#### Passage shown ####
When Andre Williams arrived in San Diego after being awarded to the Chargers off waivers, the running back didn't know what to expect.

He knew of Philip Rivers, Melvin Gordon and many other of his new teammates.  However, there is a big difference in watching them from afar and seeing them up close.

The latter has exceeded his expectations.

Through two weeks, the Bolts rank second in the league with 65 points, just one behind the Carolina Panthers.  Watching the offensive fireworks from the sideline as a healthy inactive has Williams champing at the bit to pitch in.

"When I watched our guys the first time in Kansas City, I said, 'Yo, we are the baddest dudes in the league,'" he said.  "And then we did it again against Jacksonville.  I'm telling you, this offense has that (special something).  Our O-Line is mean!  They're special. I'm not joking.  I can't wait to get behind them and get out there."

It's been a whirlwind couple weeks for the newest Bolt as he's acclimated himself to a new system and playbook.  Acknowledging it's been an adjustment to acclimate, Williams now feels comfortable should the Chargers call his number.  There is a chance that could come as soon as this week after the Bolts' lost running back Danny Woodhead for the season.  Still, whether his chance comes Sunday or in a few weeks, Williams vows to be ready.

"I feel real good now," he said while nodding his head. "I feel I'm ready to step on the field and contribute. In my mind, I know I just need to get those live reps with Philip (Rivers).  There is nothing like that experience to (accelerate) that learning. But mentally, I'm all the way there with the playbook."
#### Data rows ####
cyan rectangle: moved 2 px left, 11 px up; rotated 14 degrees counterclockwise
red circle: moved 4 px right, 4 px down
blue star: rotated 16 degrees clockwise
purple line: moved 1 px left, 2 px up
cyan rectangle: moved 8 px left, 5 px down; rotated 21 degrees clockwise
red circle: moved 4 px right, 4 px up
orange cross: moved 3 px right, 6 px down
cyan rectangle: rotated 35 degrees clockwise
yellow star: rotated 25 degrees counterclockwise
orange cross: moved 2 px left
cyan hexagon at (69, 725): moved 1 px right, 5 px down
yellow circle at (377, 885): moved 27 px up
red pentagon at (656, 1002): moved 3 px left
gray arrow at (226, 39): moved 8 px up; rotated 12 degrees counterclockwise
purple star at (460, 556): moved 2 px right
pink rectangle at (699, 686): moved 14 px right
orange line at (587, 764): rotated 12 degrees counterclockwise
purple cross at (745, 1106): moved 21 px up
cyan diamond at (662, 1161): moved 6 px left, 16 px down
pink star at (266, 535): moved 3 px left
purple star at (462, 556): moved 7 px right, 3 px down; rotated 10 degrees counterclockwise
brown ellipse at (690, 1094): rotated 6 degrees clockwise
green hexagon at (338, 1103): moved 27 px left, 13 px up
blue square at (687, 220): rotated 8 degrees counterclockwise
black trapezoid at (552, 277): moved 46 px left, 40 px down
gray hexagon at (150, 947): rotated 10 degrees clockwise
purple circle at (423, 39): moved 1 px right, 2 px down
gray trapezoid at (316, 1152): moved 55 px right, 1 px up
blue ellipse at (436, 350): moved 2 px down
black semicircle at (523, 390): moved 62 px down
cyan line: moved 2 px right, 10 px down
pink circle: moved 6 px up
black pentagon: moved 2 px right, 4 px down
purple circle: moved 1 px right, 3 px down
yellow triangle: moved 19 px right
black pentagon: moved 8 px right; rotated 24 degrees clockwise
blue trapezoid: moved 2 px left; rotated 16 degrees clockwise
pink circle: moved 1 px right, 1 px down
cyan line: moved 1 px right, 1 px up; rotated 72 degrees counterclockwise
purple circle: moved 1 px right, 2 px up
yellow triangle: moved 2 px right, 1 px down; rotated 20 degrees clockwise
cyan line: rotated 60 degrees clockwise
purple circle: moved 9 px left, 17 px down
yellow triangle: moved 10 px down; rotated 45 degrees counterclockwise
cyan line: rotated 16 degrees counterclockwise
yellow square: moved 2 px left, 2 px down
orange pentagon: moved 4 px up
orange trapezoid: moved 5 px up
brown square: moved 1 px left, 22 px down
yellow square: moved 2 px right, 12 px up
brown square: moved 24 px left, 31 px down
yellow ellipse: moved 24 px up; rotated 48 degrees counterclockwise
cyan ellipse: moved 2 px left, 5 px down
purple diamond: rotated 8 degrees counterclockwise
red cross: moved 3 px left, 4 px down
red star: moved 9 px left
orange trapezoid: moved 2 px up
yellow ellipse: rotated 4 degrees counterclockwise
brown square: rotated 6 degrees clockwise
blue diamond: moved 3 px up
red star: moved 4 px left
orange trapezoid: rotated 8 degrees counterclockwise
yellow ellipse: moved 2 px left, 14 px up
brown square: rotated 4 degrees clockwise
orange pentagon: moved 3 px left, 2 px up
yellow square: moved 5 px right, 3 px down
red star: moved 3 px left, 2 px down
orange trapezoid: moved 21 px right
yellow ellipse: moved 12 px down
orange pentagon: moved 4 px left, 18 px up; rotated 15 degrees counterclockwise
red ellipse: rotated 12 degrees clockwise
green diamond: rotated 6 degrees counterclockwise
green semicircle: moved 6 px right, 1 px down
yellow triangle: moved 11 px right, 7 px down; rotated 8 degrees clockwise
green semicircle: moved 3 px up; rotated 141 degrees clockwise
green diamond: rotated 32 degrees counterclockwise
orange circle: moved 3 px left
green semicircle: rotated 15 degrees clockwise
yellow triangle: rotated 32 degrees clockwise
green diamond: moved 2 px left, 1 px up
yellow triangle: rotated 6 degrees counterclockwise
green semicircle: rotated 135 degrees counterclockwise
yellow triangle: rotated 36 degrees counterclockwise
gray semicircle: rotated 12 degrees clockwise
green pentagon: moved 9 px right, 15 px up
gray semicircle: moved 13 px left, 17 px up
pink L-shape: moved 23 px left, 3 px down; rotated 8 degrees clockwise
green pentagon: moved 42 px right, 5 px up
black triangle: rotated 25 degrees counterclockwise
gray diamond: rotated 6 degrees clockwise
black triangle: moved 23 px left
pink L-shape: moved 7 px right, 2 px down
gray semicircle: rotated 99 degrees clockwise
####
▶ _Problems to work on_
1. In the Chargers article, which running back did the Bolts lose for the season?
2. Copy out the rows from the first line through the line containing "red pentagon at (656, 1002): moved 3 px left", both included, with each line unchanged.

▶ _Results for the exercise_
1. Danny Woodhead.

2.
cyan rectangle: moved 2 px left, 11 px up; rotated 14 degrees counterclockwise
red circle: moved 4 px right, 4 px down
blue star: rotated 16 degrees clockwise
purple line: moved 1 px left, 2 px up
cyan rectangle: moved 8 px left, 5 px down; rotated 21 degrees clockwise
red circle: moved 4 px right, 4 px up
orange cross: moved 3 px right, 6 px down
cyan rectangle: rotated 35 degrees clockwise
yellow star: rotated 25 degrees counterclockwise
orange cross: moved 2 px left
cyan hexagon at (69, 725): moved 1 px right, 5 px down
yellow circle at (377, 885): moved 27 px up
red pentagon at (656, 1002): moved 3 px left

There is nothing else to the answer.